═════ PROVIDED ENTRIES ═════
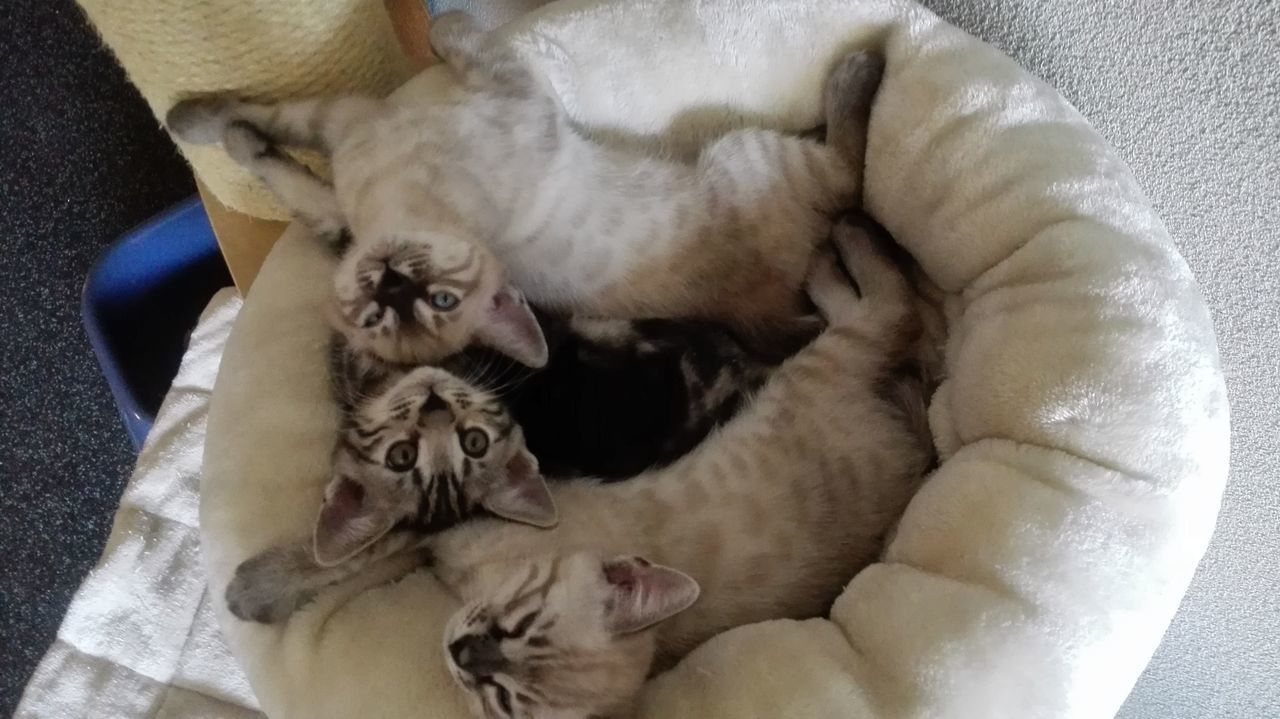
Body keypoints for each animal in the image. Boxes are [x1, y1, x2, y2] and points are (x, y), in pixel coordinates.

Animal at [167, 13, 890, 363]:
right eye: (377, 316)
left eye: (439, 298)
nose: (389, 277)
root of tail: (759, 315)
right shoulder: (361, 139)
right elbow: (269, 141)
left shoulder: (350, 124)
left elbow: (257, 123)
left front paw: (192, 121)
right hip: (744, 153)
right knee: (845, 178)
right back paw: (861, 68)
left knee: (847, 177)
═════
Which lines hold the word "left"? Return all of them from the records above.

left eye: (439, 298)
left shoulder: (350, 124)
left elbow: (257, 123)
left front paw: (192, 121)
left knee: (847, 177)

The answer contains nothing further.